Justement : Oldenburg accomplit le défi de créer une oeuvre qui est à la fois profondément statique et puissamment dynamique : morceaux d'objets morts, la bibliothèque est aussi en mouvement, puisque toute chose continue d'évoluer même dans la mort (pourrissement, écroulement, éboulement). Oldenburg disait que « Les choses ont une présence uniquement lorsqu'elles sont seules. » La lente décomposition produit de la chute ; d'où cette inquiétante impression d'équilibre en sursis, menaçant de crouler sur son vivant spectateur. On voit en quelque sorte de la mort en devenir. D'ailleurs, les objets, entaillés, mutilés, déchirés se pressent entre eux, se tombent dessus, se détruisent encore mutuellement (comme ce fil de fer rouge qui semble menacer d'agir comme un ressort sur la masse en suspens).

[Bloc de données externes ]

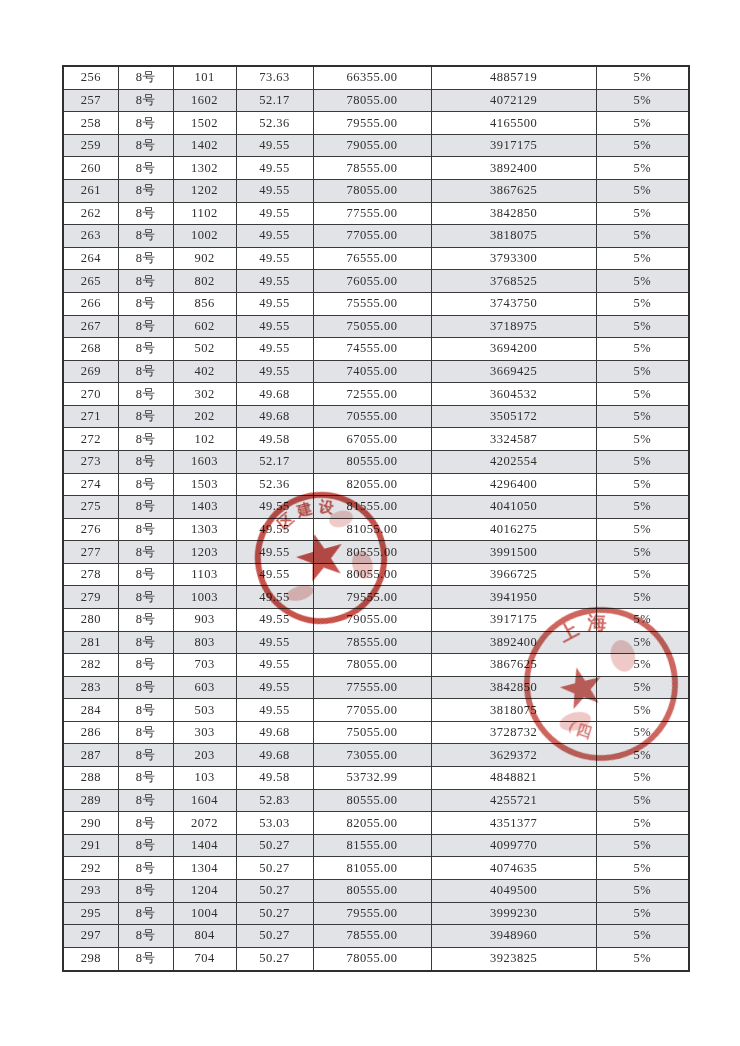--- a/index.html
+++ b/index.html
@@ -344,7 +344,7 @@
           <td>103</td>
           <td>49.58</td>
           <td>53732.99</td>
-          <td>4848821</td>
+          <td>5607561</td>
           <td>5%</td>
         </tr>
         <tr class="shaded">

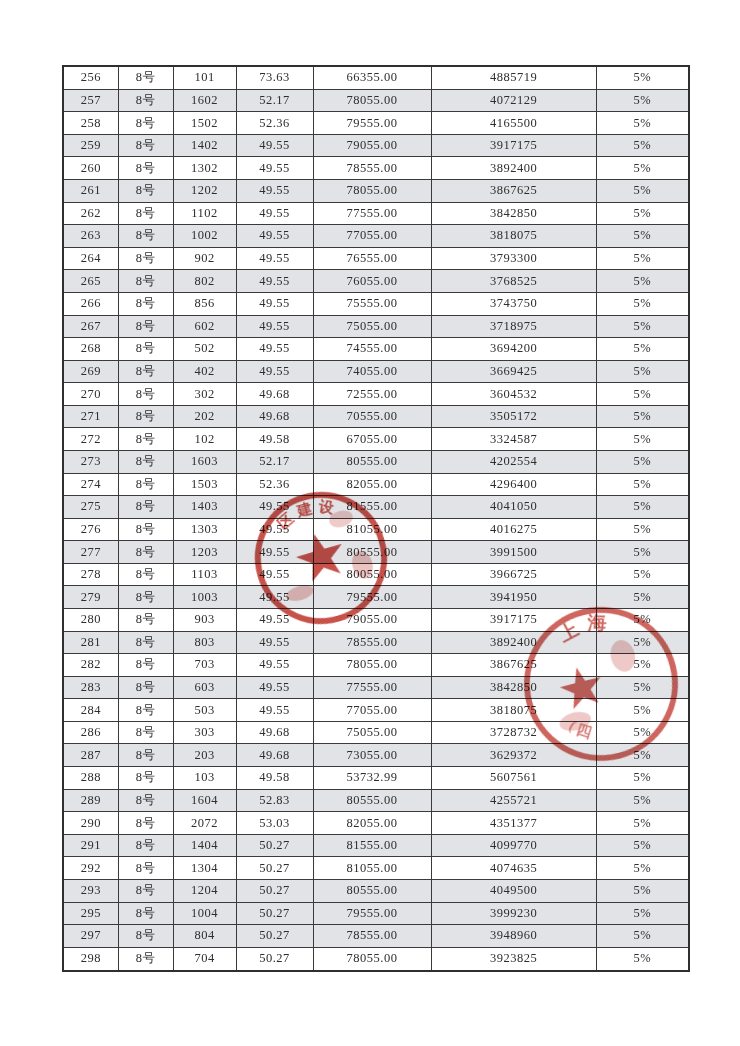--- a/index.html
+++ b/index.html
@@ -359,7 +359,7 @@
         <tr>
           <td>290</td>
           <td>8号</td>
-          <td>2072</td>
+          <td>2671</td>
           <td>53.03</td>
           <td>82055.00</td>
           <td>4351377</td>

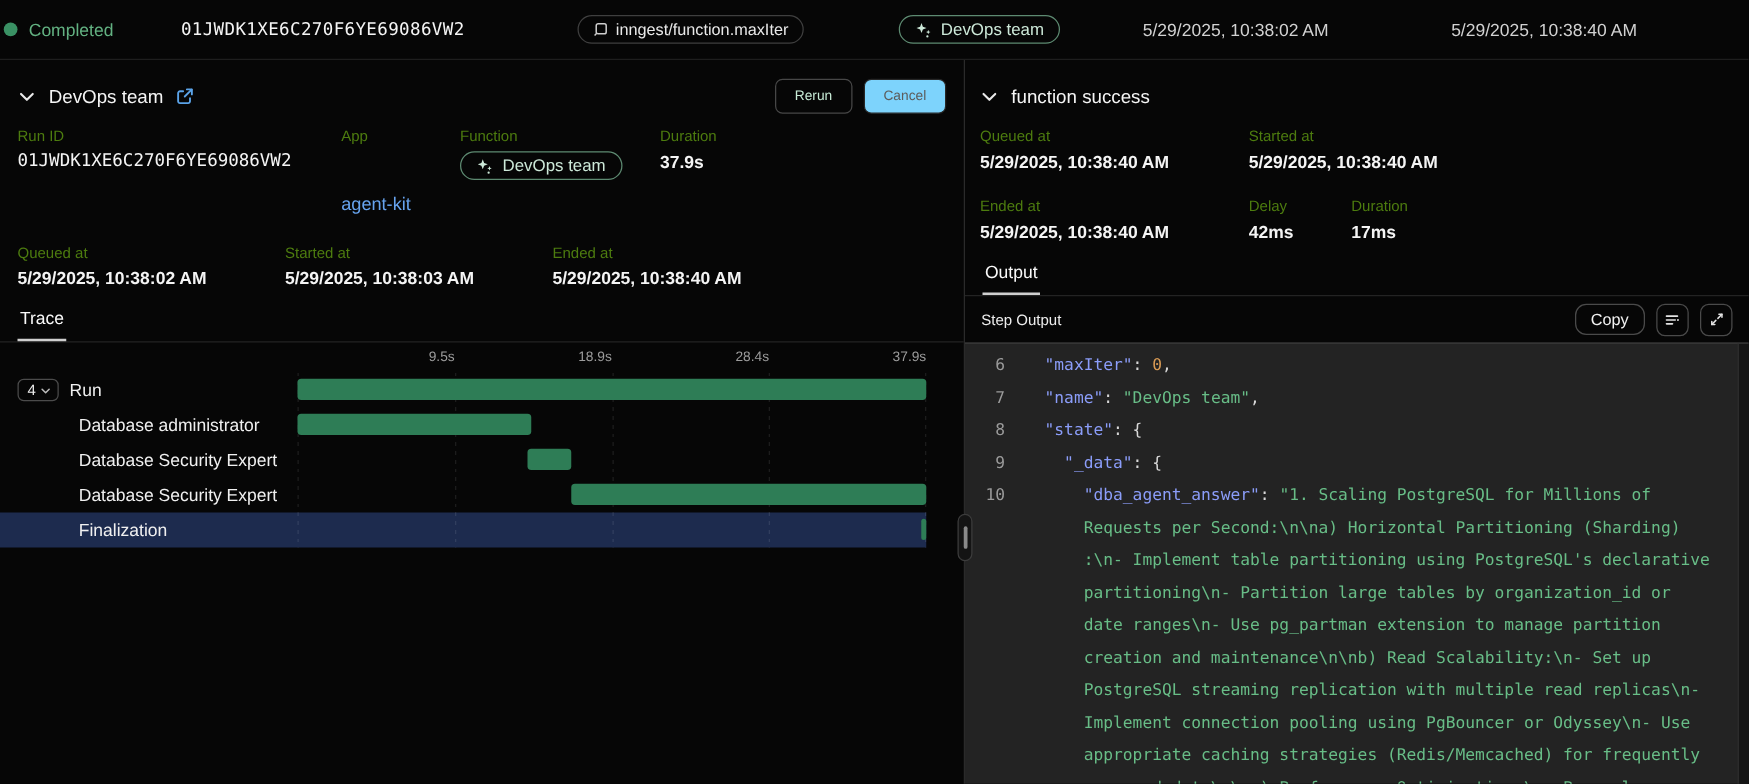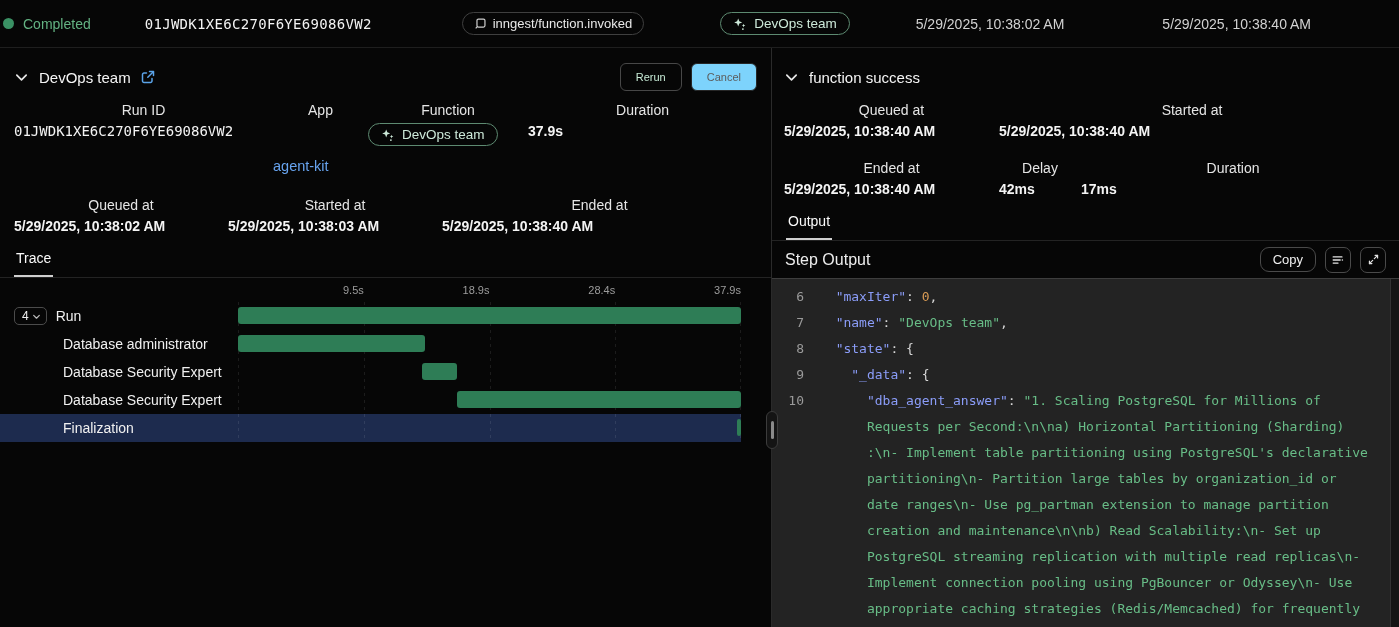--- a/index.html
+++ b/index.html
@@ -167,7 +167,7 @@
         <path d="M3.6 10.4 L1.8 12.2"></path>
       </svg>
     </span>
-    <span>inngest/function.invoked</span>
+    <span>inngest/function.maxIter</span>
   </span>
   <span class="fn-pill">
     <span>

Ils jaillissent, se dispersent. En outre, le matériau choisi permet de bien rendre les effets de compression et de torsion des livres : résine assez élastique, elle mime l'action plastique du poids et du temps. Statique (l'ampoule étant brisée, même la lumière a disparu, elle ne peut plus faire jouer les objets dans les lueurs et les ombres), l'ensemble donne pourtant l'impression d'un tout en tension. Je perçois alors quasiment le socle comme une protection à un éventuel jet de miettes-vestiges (mais des miettes colossales !). Une lettre, un mot, pesants de siècles et de poussière, ne pourraient-ils pas encore tomber ? Ne pourrais-je pas moi-même être (r)attrapée par la chute, le bris?